> [Exercise goal]
If a line in the records below contains the word "Ruthwik", return that line.

> [Given data]

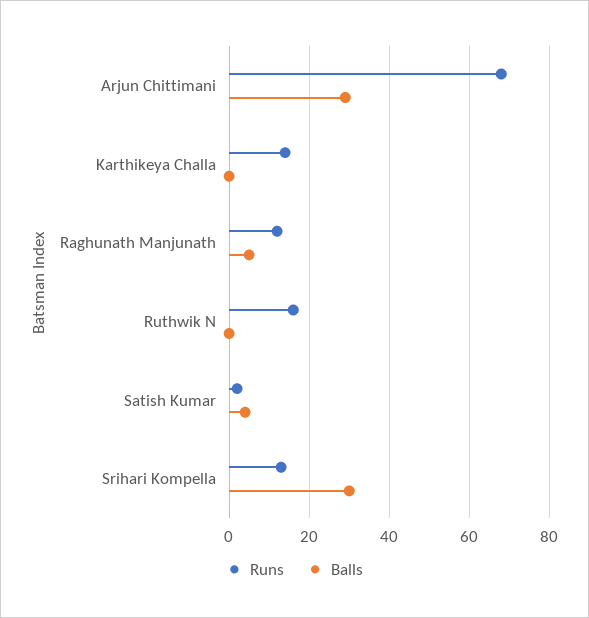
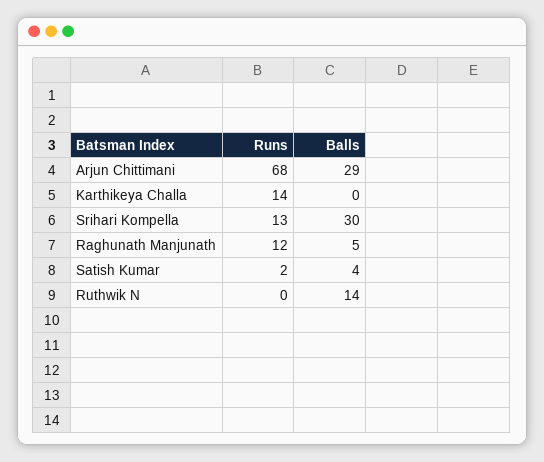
  {
    "Runs": {
      "Arjun Chittimani": 68,
      "Karthikeya Challa": 14,
      "Raghunath Manjunath": 12,
-     "Ruthwik N": 15,
+     "Ruthwik N": 0,
      "Satish Kumar": 2,
      "Srihari Kompella": 13
    },
    "Balls": {
      "Arjun Chittimani": 29,
      "Karthikeya Challa": 0,
      "Raghunath Manjunath": 5,
-     "Ruthwik N": 0,
+     "Ruthwik N": 14,
      "Satish Kumar": 4,
      "Srihari Kompella": 30
    }
  }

> [Response below]
-     "Ruthwik N": 15,
+     "Ruthwik N": 0,
-     "Ruthwik N": 0,
+     "Ruthwik N": 14,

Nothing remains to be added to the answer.